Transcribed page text
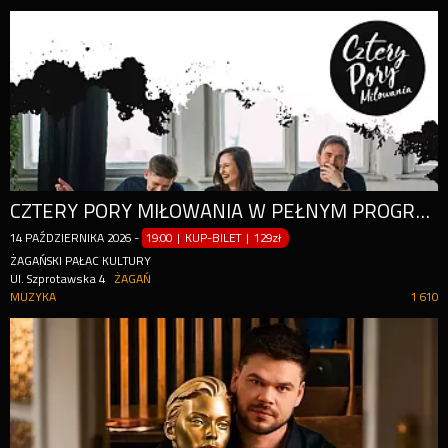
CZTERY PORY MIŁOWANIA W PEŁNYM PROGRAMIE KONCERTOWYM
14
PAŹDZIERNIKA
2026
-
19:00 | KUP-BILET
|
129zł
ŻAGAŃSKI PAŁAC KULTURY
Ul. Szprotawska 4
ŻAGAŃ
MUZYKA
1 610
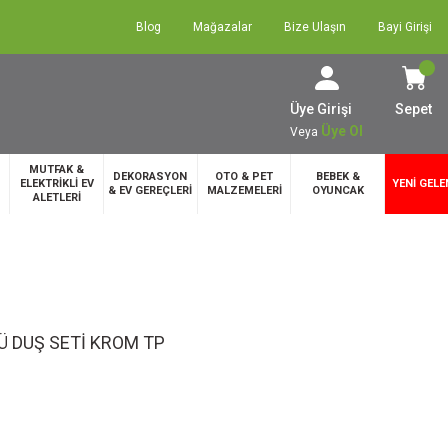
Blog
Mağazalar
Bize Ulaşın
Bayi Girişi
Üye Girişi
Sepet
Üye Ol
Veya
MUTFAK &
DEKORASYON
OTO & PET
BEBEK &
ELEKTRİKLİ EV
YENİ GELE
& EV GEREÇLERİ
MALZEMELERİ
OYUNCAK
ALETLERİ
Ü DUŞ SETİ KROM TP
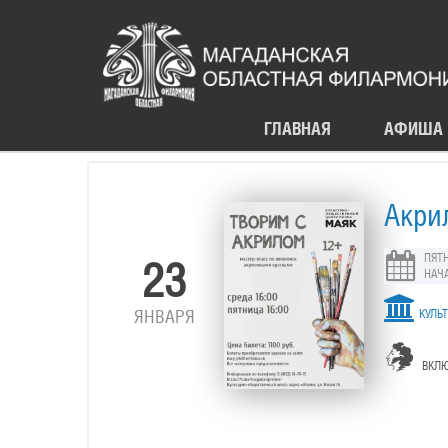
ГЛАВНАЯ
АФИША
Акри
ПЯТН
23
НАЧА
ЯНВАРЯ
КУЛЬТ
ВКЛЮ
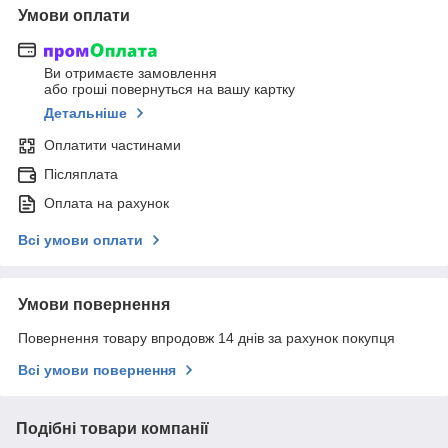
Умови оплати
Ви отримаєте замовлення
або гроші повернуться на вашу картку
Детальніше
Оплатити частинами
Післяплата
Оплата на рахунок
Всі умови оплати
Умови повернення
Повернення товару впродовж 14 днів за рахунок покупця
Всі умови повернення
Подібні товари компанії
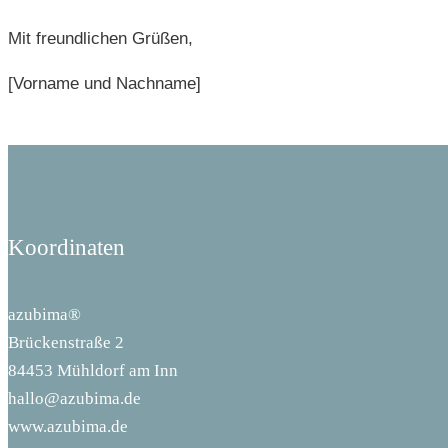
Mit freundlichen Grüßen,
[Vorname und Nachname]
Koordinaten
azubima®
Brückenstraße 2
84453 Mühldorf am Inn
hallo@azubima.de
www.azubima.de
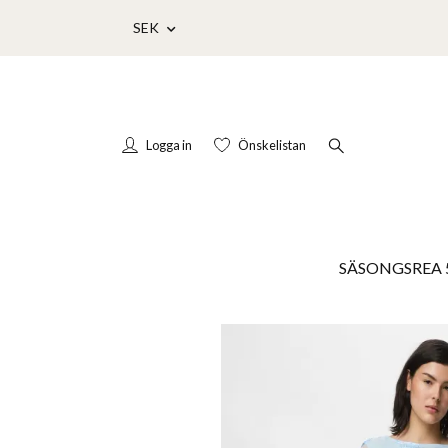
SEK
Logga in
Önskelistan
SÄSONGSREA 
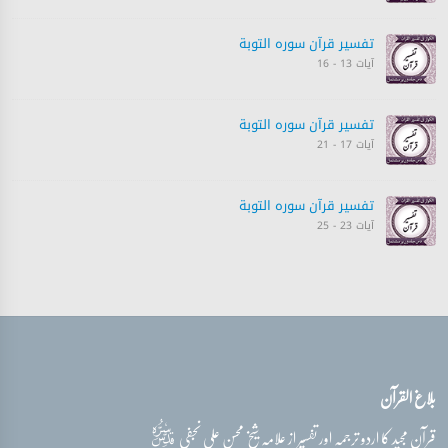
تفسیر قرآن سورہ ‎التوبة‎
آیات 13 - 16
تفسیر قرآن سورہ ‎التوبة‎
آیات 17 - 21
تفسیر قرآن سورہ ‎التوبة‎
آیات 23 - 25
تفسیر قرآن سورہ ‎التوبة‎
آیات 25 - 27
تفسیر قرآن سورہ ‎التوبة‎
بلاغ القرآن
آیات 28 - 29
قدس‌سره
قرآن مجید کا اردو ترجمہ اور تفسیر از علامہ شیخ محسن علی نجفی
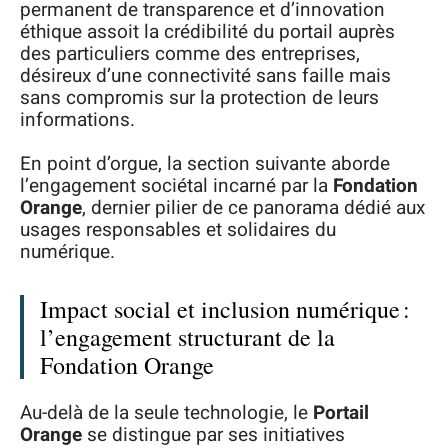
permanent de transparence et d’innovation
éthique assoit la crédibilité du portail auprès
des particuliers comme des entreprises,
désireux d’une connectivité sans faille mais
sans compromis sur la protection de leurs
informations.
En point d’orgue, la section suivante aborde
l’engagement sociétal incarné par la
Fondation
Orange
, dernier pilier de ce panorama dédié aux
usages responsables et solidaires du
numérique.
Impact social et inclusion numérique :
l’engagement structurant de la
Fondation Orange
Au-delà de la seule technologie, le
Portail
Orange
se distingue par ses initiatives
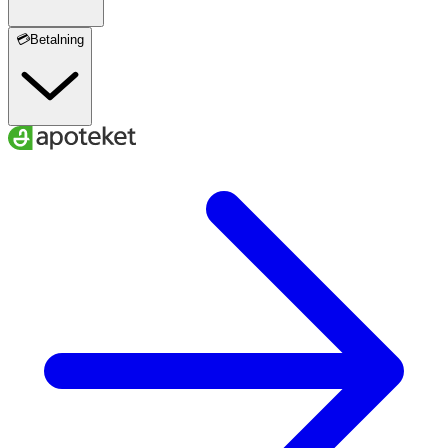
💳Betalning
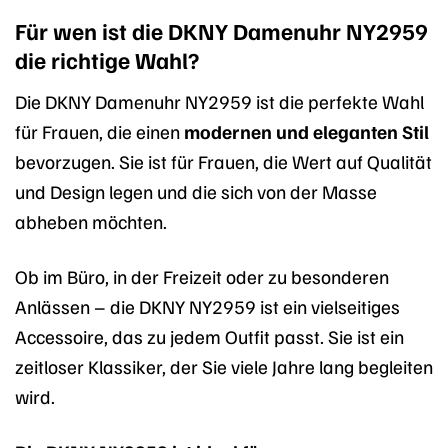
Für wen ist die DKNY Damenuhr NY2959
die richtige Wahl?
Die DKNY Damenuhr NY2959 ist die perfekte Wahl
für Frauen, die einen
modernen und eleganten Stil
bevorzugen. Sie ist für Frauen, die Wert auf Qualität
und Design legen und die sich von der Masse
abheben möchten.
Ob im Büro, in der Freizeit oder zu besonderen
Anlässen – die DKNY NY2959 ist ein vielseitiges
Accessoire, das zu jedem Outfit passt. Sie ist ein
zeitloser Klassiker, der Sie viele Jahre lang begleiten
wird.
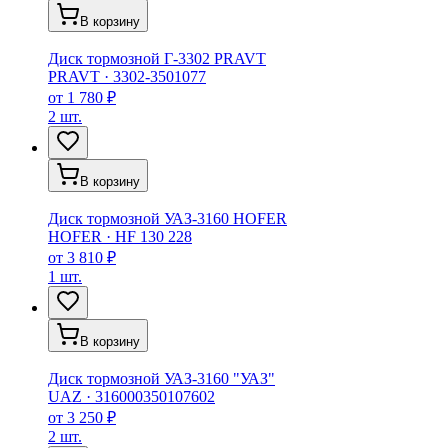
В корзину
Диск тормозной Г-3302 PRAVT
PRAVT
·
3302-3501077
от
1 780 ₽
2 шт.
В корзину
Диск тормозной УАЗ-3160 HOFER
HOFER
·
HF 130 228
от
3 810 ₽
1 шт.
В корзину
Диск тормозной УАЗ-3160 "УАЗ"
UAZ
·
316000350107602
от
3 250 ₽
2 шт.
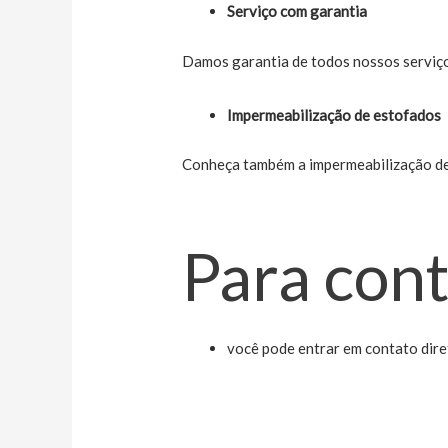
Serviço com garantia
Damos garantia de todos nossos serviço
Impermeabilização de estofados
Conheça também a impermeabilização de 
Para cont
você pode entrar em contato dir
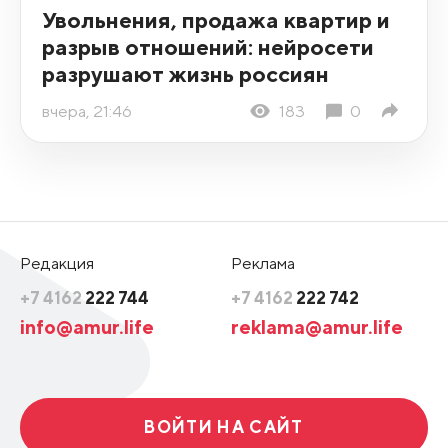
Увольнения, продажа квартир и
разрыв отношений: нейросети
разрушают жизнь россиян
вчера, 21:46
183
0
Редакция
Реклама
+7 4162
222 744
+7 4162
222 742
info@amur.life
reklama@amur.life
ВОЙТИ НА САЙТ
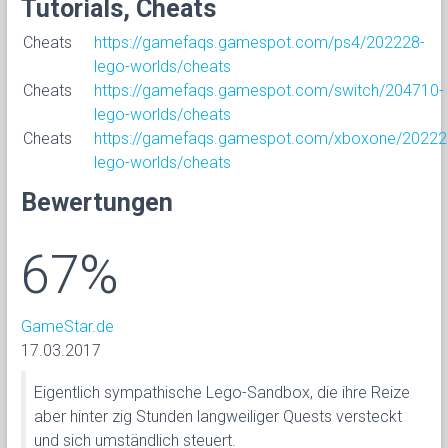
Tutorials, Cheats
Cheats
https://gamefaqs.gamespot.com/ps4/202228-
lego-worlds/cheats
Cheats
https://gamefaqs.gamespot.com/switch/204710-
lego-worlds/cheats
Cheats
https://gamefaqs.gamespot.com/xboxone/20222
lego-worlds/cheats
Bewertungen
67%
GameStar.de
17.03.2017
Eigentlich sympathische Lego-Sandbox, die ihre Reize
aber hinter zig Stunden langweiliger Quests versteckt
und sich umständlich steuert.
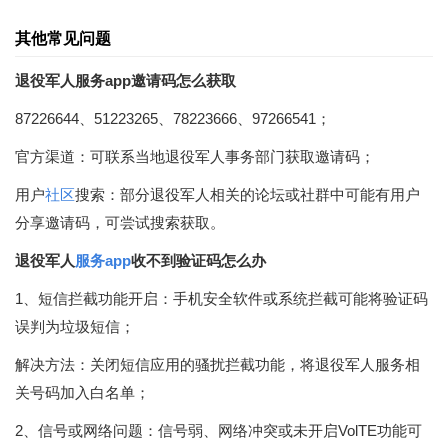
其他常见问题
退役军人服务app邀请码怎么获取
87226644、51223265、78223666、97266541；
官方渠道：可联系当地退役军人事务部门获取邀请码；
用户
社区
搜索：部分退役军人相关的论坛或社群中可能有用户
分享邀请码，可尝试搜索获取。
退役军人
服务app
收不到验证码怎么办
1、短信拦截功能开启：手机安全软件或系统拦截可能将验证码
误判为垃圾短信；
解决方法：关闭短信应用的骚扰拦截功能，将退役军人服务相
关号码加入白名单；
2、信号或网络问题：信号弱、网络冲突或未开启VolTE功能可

-- Exercise goal --
Can you reproduce the text of every entry above line for line, leaving the pictures out of your answer?

-- Task response --
CZTERY PORY MIŁOWANIA W PEŁNYM PROGRAMIE KONCERTOWYM
14
PAŹDZIERNIKA
2026
-
19:00 | KUP-BILET
|
129zł
ŻAGAŃSKI PAŁAC KULTURY
Ul. Szprotawska 4
ŻAGAŃ
MUZYKA
1 610
Blog
Mağazalar
Bize Ulaşın
Bayi Girişi
Üye Girişi
Sepet
Üye Ol
Veya
MUTFAK &
DEKORASYON
OTO & PET
BEBEK &
ELEKTRİKLİ EV
YENİ GELE
& EV GEREÇLERİ
MALZEMELERİ
OYUNCAK
ALETLERİ
Ü DUŞ SETİ KROM TP
ГЛАВНАЯ
АФИША
Акри
ПЯТН
23
НАЧА
ЯНВАРЯ
КУЛЬТ
ВКЛЮ
Умови оплати
Ви отримаєте замовлення
або гроші повернуться на вашу картку
Детальніше
Оплатити частинами
Післяплата
Оплата на рахунок
Всі умови оплати
Умови повернення
Повернення товару впродовж 14 днів за рахунок покупця
Всі умови повернення
Подібні товари компанії
Mit freundlichen Grüßen,
[Vorname und Nachname]
Koordinaten
azubima®
Brückenstraße 2
84453 Mühldorf am Inn
hallo@azubima.de
www.azubima.de
SEK
Logga in
Önskelistan
SÄSONGSREA 
تفسیر قرآن سورہ ‎التوبة‎
آیات 13 - 16
تفسیر قرآن سورہ ‎التوبة‎
آیات 17 - 21
تفسیر قرآن سورہ ‎التوبة‎
آیات 23 - 25
تفسیر قرآن سورہ ‎التوبة‎
آیات 25 - 27
تفسیر قرآن سورہ ‎التوبة‎
بلاغ القرآن
آیات 28 - 29
قدس‌سره
قرآن مجید کا اردو ترجمہ اور تفسیر از علامہ شیخ محسن علی نجفی
permanent de transparence et d’innovation
éthique assoit la crédibilité du portail auprès
des particuliers comme des entreprises,
désireux d’une connectivité sans faille mais
sans compromis sur la protection de leurs
informations.
En point d’orgue, la section suivante aborde
l’engagement sociétal incarné par la
Fondation
Orange
, dernier pilier de ce panorama dédié aux
usages responsables et solidaires du
numérique.
Impact social et inclusion numérique :
l’engagement structurant de la
Fondation Orange
Au-delà de la seule technologie, le
Portail
Orange
se distingue par ses initiatives
💳Betalning
Für wen ist die DKNY Damenuhr NY2959
die richtige Wahl?
Die DKNY Damenuhr NY2959 ist die perfekte Wahl
für Frauen, die einen
modernen und eleganten Stil
bevorzugen. Sie ist für Frauen, die Wert auf Qualität
und Design legen und die sich von der Masse
abheben möchten.
Ob im Büro, in der Freizeit oder zu besonderen
Anlässen – die DKNY NY2959 ist ein vielseitiges
Accessoire, das zu jedem Outfit passt. Sie ist ein
zeitloser Klassiker, der Sie viele Jahre lang begleiten
wird.
В корзину
Диск тормозной Г-3302 PRAVT
PRAVT
·
3302-3501077
от
1 780 ₽
2 шт.
В корзину
Диск тормозной УАЗ-3160 HOFER
HOFER
·
HF 130 228
от
3 810 ₽
1 шт.
В корзину
Диск тормозной УАЗ-3160 "УАЗ"
UAZ
·
316000350107602
от
3 250 ₽
2 шт.
Serviço com garantia
Damos garantia de todos nossos serviço
Impermeabilização de estofados
Conheça também a impermeabilização de 
Para cont
você pode entrar em contato dir
Увольнения, продажа квартир и
разрыв отношений: нейросети
разрушают жизнь россиян
вчера, 21:46
183
0
Редакция
Реклама
+7 4162
222 744
+7 4162
222 742
info@amur.life
reklama@amur.life
ВОЙТИ НА САЙТ
Tutorials, Cheats
Cheats
https://gamefaqs.gamespot.com/ps4/202228-
lego-worlds/cheats
Cheats
https://gamefaqs.gamespot.com/switch/204710-
lego-worlds/cheats
Cheats
https://gamefaqs.gamespot.com/xboxone/20222
lego-worlds/cheats
Bewertungen
67%
GameStar.de
17.03.2017
Eigentlich sympathische Lego-Sandbox, die ihre Reize
aber hinter zig Stunden langweiliger Quests versteckt
und sich umständlich steuert.
其他常见问题
退役军人服务app邀请码怎么获取
87226644、51223265、78223666、97266541；
官方渠道：可联系当地退役军人事务部门获取邀请码；
用户
社区
搜索：部分退役军人相关的论坛或社群中可能有用户
分享邀请码，可尝试搜索获取。
退役军人
服务app
收不到验证码怎么办
1、短信拦截功能开启：手机安全软件或系统拦截可能将验证码
误判为垃圾短信；
解决方法：关闭短信应用的骚扰拦截功能，将退役军人服务相
关号码加入白名单；
2、信号或网络问题：信号弱、网络冲突或未开启VolTE功能可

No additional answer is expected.